Direction
Find every line in the records that contains the string "qSketchRegion" and copy each of those lines.

======== Input material

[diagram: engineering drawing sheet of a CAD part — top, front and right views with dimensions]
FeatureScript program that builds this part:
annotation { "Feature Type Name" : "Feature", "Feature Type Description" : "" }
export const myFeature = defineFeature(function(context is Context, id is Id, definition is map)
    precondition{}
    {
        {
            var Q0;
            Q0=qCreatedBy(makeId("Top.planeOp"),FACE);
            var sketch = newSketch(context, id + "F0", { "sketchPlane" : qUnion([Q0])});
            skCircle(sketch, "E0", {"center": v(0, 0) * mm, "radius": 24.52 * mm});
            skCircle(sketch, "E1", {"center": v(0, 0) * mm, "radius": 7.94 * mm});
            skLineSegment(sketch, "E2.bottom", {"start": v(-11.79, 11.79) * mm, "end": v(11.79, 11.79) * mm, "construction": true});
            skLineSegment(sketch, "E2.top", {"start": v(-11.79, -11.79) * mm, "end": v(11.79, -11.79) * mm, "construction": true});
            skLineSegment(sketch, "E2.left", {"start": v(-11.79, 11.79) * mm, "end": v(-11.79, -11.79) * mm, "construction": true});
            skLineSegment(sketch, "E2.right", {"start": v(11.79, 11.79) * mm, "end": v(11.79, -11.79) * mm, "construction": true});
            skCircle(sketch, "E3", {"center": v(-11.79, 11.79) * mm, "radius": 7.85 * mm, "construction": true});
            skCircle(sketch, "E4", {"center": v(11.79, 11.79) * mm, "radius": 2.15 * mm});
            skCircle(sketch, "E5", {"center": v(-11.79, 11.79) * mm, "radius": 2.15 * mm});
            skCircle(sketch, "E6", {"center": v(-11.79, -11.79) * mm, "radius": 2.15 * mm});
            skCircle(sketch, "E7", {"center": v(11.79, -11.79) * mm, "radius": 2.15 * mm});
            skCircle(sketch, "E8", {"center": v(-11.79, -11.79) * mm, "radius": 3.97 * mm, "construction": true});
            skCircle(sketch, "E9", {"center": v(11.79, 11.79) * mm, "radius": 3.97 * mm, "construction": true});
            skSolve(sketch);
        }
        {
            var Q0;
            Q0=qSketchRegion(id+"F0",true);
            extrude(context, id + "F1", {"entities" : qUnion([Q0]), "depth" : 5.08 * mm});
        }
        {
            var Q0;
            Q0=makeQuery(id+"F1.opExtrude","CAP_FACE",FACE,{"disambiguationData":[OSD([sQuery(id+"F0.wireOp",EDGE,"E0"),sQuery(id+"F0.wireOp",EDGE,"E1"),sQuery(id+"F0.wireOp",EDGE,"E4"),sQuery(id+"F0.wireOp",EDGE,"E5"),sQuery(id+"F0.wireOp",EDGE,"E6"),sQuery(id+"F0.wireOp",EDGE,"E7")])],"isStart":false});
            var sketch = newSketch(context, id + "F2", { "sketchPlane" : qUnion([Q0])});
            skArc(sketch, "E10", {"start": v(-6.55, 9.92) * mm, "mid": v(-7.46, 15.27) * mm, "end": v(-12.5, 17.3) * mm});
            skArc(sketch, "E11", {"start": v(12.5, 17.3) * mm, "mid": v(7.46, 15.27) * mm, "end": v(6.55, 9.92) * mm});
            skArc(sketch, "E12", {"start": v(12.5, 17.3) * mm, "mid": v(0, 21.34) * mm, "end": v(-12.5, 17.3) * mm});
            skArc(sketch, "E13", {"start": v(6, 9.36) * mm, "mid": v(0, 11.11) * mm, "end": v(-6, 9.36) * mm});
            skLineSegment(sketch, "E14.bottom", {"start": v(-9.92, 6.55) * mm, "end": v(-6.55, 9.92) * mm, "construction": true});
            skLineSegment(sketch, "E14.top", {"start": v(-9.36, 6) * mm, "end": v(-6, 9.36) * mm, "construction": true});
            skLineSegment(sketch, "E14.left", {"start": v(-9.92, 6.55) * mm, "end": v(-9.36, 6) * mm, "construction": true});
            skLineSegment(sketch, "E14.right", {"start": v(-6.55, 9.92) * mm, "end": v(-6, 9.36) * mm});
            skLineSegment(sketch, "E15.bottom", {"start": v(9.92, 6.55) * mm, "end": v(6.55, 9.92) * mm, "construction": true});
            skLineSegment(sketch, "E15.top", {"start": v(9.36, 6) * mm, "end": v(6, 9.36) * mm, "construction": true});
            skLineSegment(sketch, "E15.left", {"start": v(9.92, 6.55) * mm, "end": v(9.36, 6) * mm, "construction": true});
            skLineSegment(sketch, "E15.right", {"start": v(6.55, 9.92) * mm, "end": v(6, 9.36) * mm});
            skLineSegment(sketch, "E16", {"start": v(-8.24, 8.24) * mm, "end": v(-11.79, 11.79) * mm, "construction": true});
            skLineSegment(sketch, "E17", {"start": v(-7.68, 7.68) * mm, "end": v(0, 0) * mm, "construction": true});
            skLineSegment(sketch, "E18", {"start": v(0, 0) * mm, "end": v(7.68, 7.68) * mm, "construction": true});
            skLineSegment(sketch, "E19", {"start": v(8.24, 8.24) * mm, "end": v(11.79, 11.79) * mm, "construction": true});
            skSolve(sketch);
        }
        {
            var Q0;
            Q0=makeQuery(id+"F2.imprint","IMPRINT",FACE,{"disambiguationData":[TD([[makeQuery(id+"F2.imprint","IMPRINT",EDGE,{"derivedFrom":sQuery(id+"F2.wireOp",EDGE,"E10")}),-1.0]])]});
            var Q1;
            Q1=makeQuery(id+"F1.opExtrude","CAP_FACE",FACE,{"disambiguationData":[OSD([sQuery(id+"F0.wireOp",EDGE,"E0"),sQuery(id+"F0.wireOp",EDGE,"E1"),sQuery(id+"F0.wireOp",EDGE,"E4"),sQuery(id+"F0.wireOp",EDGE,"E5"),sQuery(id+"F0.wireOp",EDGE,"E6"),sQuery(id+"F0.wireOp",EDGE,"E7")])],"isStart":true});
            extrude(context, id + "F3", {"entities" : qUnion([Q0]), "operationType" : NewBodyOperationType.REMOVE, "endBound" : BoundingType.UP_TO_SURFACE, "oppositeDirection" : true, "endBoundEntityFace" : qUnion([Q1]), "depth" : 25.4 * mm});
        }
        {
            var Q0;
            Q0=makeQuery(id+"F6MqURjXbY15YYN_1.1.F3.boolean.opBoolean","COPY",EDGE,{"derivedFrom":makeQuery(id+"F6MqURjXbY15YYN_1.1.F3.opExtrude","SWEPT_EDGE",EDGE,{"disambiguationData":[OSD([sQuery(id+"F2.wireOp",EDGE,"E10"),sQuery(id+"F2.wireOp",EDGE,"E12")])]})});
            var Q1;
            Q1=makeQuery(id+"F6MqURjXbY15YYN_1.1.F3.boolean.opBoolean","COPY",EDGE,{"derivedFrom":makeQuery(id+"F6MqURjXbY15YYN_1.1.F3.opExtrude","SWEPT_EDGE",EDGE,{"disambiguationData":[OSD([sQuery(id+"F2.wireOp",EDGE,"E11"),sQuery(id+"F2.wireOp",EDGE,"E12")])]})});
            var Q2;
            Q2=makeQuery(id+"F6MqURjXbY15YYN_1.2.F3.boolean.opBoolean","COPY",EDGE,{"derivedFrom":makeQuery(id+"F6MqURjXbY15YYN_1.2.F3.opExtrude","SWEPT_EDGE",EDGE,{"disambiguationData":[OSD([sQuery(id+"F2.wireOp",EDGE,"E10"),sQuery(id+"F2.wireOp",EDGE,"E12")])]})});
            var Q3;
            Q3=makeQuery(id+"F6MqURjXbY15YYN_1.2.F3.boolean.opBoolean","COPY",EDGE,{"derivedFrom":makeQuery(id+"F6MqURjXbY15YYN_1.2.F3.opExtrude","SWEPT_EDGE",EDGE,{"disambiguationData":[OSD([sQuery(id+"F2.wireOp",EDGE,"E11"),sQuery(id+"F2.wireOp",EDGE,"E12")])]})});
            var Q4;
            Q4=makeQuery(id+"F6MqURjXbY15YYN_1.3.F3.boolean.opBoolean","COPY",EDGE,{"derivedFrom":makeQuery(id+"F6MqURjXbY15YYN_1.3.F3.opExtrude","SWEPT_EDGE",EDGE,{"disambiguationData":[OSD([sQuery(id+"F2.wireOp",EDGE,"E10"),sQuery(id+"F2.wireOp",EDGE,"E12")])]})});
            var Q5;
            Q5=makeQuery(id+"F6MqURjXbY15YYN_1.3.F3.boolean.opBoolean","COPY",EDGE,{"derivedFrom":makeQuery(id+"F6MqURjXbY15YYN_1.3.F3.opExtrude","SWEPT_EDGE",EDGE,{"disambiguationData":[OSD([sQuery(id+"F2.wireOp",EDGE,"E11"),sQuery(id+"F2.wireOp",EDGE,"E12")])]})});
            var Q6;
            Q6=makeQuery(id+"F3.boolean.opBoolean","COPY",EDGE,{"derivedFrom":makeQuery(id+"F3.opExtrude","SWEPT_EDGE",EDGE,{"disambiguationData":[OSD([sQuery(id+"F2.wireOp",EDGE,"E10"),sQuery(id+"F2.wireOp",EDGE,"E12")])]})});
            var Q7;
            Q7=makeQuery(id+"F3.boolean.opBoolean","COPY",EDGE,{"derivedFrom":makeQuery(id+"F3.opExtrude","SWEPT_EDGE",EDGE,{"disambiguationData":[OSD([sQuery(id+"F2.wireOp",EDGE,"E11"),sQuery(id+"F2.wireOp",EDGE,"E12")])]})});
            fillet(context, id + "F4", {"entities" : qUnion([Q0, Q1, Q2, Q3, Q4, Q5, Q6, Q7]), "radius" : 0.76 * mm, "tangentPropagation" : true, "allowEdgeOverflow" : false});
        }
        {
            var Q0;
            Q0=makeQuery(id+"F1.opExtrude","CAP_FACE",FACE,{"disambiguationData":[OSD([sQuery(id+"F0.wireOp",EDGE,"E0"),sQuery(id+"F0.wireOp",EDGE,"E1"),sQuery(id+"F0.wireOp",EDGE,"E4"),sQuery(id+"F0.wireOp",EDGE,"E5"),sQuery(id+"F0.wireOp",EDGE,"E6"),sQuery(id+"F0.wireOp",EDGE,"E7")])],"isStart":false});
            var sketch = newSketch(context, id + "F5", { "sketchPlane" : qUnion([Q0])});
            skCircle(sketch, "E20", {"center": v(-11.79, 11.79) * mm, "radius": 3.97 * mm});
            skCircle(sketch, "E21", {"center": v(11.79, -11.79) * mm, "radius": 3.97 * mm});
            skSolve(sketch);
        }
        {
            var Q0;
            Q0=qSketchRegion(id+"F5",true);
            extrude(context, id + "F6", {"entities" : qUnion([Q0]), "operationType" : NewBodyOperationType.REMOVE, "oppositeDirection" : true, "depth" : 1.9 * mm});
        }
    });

================

Problem solution
            Q0=qSketchRegion(id+"F0",true);
            Q0=qSketchRegion(id+"F5",true);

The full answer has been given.